Williams S F, Lee W J, Bender J G, Zimmerman T, Swinney P, Blake M, Carreon J, Schilling M, Smith S, Williams D E, Oldham F, Van Epps D
Department of Medicine, University of Chicago Medical Center, IL, USA.
Blood. 1996 Mar 1;87(5):1687-91.
Cytopenia after high-dose chemotherapy and autologous stem cell reinfusion is a major cause of morbidity. Ex vivo cultured expansion and differentiation of CD34+ peripheral blood progenitor cells (PBPC) to neutrophil precursors may shorten the neutropenic period further. We explored the use of these ex vivo cultured PBPCs in nine patients with metastatic breast cancer. All underwent PBPC mobilization with cyclophosphamide, VP-16, and G-CSF. Subsequently, they underwent four to five apheresis procedures. One apheresis product from each patient was prepared using the Isolex 300 Magnetic Cell Separation System (Baxter Immunotherapy, Irvine, CA) to obtain CD34+ cells. These cells were then cultured in gas permeable bags containing serum-free X-VIVO 10 (BioWhittaker, Walkersville, MD) medium supplemented with 1% human serum albumin and 100 ng/mL PIXY321. At day 12 of culture the mean fold expansion was 26x with a range of 6 to 64x. One patient's cells did not expand because of a technical difficulty. The final cell product contained an average of 29.3% CD15+ neutrophil precursors with a range of 18.5% to 48.1%. The patients underwent high-dose chemotherapy with cyclophosphamide, carboplatin, and thiotepa. On day 0, the cryopreserved PBPCs were reinfused and on day +1 the 12-day cultured cells were washed, resuspended, and reinfused into eight of nine patients. One patient was not infused with cultured cells. The mean number of cultured cells reinfused was 44.6 x 10(6) cells/kg with a range of 0.8 to 156.6 x 10(6) cells/kg. No toxicity was observed after reinfusion. The eight patients have recovered absolute neutrophil counts > 500/microL on a median of 8 days (range 8 to 10 days); the median platelet transfusion independence occurred on day 10 (range 8 to 12 days) and platelet counts > 50,000/microL were achieved by day 12 (range 9 to 14) for the seven patients whose platelet counts could be determined. Expanded CD34+ selected PBPC can be obtained and safely reinfused into patients.

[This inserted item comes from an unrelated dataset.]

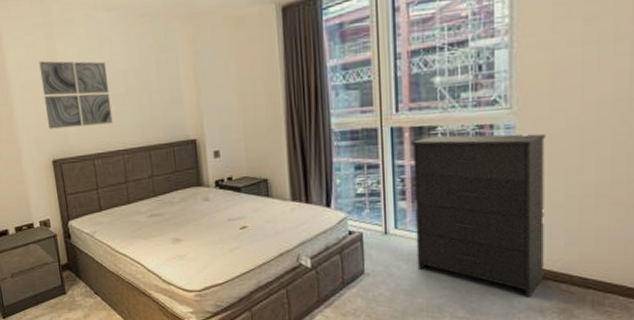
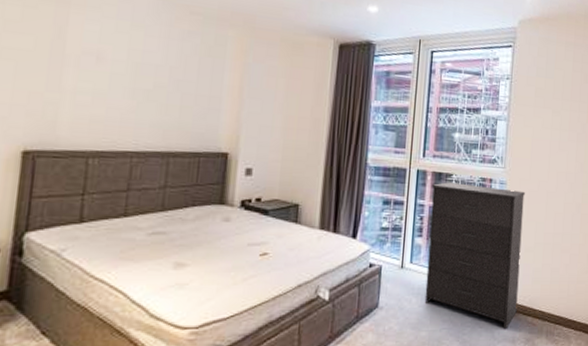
wall art: present [39,61,113,129] -> none [28,28,135,120]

大剂量化疗及自体干细胞回输后的血细胞减少是发病的主要原因。将CD34 +外周血祖细胞(PBPC)体外培养扩增并分化为中性粒细胞前体可能会进一步缩短中性粒细胞减少期。我们在9例转移性乳腺癌患者中探索了使用这些体外培养的PBPC。所有患者均接受环磷酰胺、VP - 16和G - CSF进行PBPC动员。随后,他们接受了4至5次单采程序。使用Isolex 300磁性细胞分离系统(百特免疫治疗公司,加利福尼亚州欧文市)制备每位患者的一份单采产物以获得CD34 +细胞。然后将这些细胞在含有无血清X - VIVO 10(BioWhittaker公司,马里兰州沃克维尔)培养基)培养基中培养,该培养基补充有1%人血清白蛋白和100 ng/mL PIXY321。培养第12天时,平均扩增倍数为26倍,范围为6至64倍。1例患者的细胞因技术问题未扩增。最终细胞产物平均含有29.3%的CD15 +中性粒细胞前体,范围为18.5%至48.1%。患者接受了环磷酰胺、卡铂和噻替哌的大剂量化疗。第0天,回输冷冻保存的PBPC,第 +1天,将培养12天的细胞洗涤、重悬并回输给9例患者中的8例。1例患者未输注培养细胞。回输的培养细胞平均数量为44.6×10(6)个细胞/kg,范围为0.8至156.6×10(6)个细胞/kg。回输后未观察到毒性。8例患者的绝对中性粒细胞计数中位数在8天(范围8至10天)时恢复至> 500/μL;7例血小板计数可测定的患者血小板输注独立性中位数出现在第10天(范围8至12天),第12天(范围9至14天)时血小板计数> 50,000/μL。可以获得扩增的CD34 +选择的PBPC并安全地回输给患者。